I want to groupby two values and if the group contains more than one element, return only the first row of the group with the value replaced by the mean for the group. If there is only one element, I want to return directly. My code looks like this:
final = df.groupby(["a", "b"]).apply(condense).drop(['a', 'b'], axis=1).reset_index()
def condense(df):
if df.shape[0] > 1:
mean = df["c"].mean()
record = df.iloc[[0]]
record["c"] = mean
return(record)
else:
return(df)
And the df looks something like this:
a b c d
"f" "e" 2 True
"f" "e" 3 False
"c" "a" 1 True
As the data frame is quite large, I have 73800 groups and the computation of the whole groupby + apply takes about a minute. This is far too long. Is there a way to make it run faster?
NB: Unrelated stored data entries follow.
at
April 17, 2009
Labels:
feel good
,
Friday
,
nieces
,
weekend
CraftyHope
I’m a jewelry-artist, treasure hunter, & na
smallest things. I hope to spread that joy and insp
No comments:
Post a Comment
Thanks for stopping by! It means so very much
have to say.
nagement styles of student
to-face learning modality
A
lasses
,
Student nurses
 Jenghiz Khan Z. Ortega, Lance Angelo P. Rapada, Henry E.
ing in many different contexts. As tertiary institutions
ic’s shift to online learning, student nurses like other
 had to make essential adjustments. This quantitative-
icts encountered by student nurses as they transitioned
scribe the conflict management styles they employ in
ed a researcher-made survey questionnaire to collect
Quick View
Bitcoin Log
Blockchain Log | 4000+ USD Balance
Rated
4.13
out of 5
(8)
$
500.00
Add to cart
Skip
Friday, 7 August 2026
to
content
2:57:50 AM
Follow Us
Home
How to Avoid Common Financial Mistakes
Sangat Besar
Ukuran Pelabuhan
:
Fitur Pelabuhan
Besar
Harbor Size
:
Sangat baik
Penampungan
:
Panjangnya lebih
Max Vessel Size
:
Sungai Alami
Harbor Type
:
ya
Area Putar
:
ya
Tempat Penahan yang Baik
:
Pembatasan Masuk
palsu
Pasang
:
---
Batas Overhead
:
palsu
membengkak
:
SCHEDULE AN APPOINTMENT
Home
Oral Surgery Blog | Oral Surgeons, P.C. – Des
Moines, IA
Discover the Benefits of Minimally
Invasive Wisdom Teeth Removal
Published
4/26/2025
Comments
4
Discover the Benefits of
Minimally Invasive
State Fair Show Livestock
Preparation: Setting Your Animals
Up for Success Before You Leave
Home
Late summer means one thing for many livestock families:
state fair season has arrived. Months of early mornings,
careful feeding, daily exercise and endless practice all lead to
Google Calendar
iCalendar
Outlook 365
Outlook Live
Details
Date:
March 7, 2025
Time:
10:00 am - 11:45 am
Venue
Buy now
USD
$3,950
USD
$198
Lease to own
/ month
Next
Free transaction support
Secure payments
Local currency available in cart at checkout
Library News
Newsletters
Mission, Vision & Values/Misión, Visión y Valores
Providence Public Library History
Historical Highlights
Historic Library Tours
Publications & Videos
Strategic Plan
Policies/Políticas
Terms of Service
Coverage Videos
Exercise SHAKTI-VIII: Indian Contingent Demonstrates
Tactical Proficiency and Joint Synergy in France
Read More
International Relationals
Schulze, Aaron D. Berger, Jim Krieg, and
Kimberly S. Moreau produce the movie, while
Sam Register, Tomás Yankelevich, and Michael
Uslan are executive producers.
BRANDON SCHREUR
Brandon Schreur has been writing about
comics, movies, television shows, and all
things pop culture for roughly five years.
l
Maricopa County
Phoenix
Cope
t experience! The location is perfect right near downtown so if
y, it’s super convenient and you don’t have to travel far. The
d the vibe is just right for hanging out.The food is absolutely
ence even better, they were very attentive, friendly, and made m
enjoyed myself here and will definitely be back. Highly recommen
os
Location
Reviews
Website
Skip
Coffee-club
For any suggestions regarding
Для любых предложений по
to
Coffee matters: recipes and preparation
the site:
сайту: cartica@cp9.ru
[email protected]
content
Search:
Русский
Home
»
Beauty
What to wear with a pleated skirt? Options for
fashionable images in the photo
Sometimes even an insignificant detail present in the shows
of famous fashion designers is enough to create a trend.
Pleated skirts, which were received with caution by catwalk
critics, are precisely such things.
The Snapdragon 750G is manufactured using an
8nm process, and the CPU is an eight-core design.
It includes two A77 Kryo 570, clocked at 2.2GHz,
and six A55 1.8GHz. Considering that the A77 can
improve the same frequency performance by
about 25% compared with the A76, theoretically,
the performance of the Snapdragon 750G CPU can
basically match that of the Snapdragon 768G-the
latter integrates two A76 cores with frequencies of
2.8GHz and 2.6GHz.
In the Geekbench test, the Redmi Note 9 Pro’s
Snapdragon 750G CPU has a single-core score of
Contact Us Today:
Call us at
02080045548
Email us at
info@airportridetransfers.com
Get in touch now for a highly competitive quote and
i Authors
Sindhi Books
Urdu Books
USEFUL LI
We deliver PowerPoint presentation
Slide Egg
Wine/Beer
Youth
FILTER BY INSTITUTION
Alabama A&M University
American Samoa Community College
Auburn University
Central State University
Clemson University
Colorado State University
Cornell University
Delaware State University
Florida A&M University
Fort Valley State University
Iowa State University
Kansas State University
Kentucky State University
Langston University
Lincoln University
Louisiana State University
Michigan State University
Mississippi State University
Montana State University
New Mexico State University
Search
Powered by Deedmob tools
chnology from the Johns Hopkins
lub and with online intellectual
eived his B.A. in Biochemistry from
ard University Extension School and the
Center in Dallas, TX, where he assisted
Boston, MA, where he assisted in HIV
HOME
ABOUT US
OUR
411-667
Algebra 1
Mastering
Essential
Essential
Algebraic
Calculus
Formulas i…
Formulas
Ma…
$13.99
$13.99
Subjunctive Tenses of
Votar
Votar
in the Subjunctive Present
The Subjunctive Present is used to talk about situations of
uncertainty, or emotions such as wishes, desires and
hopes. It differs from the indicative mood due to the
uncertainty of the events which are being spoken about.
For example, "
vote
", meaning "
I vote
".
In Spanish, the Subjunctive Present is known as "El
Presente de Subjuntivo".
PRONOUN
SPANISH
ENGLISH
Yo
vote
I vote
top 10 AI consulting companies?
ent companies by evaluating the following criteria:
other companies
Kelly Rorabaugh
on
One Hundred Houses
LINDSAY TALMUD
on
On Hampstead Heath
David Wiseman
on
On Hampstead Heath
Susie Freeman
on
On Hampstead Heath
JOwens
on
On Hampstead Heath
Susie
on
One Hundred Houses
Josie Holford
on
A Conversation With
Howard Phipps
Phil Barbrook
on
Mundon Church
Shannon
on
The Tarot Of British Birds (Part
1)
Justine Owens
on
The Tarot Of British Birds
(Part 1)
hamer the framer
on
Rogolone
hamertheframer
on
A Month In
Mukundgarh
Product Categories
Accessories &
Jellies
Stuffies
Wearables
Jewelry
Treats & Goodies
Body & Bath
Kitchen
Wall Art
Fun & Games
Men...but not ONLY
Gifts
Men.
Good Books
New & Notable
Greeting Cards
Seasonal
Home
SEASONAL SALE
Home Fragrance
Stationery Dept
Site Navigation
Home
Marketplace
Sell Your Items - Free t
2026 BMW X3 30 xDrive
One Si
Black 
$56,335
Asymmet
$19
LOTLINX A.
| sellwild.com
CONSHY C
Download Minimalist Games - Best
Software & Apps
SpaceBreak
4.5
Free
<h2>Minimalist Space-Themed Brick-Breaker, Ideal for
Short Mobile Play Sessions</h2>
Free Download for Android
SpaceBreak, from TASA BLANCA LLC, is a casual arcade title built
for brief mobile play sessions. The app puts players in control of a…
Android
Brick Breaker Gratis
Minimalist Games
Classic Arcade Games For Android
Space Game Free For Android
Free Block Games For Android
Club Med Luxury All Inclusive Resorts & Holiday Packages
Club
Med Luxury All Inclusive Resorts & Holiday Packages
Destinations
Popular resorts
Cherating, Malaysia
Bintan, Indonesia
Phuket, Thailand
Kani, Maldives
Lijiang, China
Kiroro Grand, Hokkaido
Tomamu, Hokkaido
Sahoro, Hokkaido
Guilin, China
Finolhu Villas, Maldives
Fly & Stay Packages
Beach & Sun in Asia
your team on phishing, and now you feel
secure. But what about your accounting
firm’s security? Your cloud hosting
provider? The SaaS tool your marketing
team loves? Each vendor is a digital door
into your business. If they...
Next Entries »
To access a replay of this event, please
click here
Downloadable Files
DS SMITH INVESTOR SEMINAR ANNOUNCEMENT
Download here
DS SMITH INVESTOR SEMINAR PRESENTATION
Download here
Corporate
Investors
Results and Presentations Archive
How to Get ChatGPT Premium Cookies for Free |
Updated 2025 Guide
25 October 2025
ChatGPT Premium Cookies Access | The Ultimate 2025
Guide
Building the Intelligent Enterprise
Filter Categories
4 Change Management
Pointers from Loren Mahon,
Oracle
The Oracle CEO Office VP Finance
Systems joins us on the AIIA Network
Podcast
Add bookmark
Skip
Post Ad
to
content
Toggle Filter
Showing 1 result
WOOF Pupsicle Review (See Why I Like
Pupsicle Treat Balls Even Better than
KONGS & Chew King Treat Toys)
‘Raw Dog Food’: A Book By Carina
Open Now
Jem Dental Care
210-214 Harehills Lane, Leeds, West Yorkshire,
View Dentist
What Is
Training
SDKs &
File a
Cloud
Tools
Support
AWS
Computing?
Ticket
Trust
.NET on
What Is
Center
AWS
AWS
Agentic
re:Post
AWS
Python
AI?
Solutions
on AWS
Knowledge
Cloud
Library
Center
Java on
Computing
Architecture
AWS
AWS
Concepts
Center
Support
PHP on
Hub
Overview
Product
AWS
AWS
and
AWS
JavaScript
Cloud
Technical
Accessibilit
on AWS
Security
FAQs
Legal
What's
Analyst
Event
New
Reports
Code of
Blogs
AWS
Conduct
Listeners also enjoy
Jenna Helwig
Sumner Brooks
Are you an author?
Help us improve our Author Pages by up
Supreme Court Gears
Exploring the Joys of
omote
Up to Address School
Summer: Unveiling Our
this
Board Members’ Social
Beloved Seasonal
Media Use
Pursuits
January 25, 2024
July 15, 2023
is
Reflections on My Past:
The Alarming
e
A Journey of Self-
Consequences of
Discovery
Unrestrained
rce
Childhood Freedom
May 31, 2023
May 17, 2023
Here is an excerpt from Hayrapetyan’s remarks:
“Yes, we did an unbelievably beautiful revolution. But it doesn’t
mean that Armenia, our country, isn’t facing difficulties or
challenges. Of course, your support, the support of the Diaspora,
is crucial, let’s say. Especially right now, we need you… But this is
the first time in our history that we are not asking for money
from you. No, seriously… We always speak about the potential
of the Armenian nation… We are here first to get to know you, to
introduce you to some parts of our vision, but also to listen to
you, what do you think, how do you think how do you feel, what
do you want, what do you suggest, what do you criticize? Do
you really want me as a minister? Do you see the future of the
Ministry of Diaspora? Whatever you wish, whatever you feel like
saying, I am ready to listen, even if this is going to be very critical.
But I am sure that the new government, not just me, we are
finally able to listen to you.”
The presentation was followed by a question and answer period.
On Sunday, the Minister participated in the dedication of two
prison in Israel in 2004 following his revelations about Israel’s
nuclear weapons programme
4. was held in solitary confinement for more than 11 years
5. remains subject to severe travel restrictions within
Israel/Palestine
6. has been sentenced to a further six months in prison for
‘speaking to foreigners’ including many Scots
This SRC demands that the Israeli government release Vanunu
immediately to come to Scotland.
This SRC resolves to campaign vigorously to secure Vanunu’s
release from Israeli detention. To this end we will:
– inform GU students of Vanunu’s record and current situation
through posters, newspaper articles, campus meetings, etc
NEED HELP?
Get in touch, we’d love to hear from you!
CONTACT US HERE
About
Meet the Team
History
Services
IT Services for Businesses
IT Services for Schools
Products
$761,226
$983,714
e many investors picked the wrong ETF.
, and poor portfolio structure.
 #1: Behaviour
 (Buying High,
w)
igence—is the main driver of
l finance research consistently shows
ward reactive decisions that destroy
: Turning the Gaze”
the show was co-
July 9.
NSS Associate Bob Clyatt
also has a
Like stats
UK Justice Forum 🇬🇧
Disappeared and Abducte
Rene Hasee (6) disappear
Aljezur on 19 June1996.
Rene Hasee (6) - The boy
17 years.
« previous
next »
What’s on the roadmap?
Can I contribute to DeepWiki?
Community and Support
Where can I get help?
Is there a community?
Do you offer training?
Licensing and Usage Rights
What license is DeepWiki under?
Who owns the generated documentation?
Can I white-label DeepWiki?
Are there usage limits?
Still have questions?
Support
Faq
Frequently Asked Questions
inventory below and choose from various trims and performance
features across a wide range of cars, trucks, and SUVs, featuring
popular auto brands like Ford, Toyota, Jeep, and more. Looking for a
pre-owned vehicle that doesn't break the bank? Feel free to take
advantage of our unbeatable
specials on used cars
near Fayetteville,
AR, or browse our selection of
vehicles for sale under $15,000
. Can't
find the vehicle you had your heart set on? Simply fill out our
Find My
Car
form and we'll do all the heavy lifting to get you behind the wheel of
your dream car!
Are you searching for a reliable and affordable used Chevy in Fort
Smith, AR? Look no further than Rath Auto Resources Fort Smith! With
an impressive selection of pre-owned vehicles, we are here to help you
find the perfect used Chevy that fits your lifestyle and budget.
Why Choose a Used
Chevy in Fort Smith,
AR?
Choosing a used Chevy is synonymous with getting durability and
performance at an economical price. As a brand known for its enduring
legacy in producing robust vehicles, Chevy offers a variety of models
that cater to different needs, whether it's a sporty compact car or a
I think mean of one value is same like mean of multiple values, so you can solution simplify by GroupBy.agg
with mean
for column c
and all another values aggregate by first
:
d = dict.fromkeys(df.columns.difference(['a','b']), 'first')
d['c'] = 'mean'
print (d)
{'c': 'mean', 'd': 'first'}
df = df.groupby(["a", "b"], as_index=False).agg(d)
print (df)
a b c d
0 c a 1.0 True
1 f e 2.5 True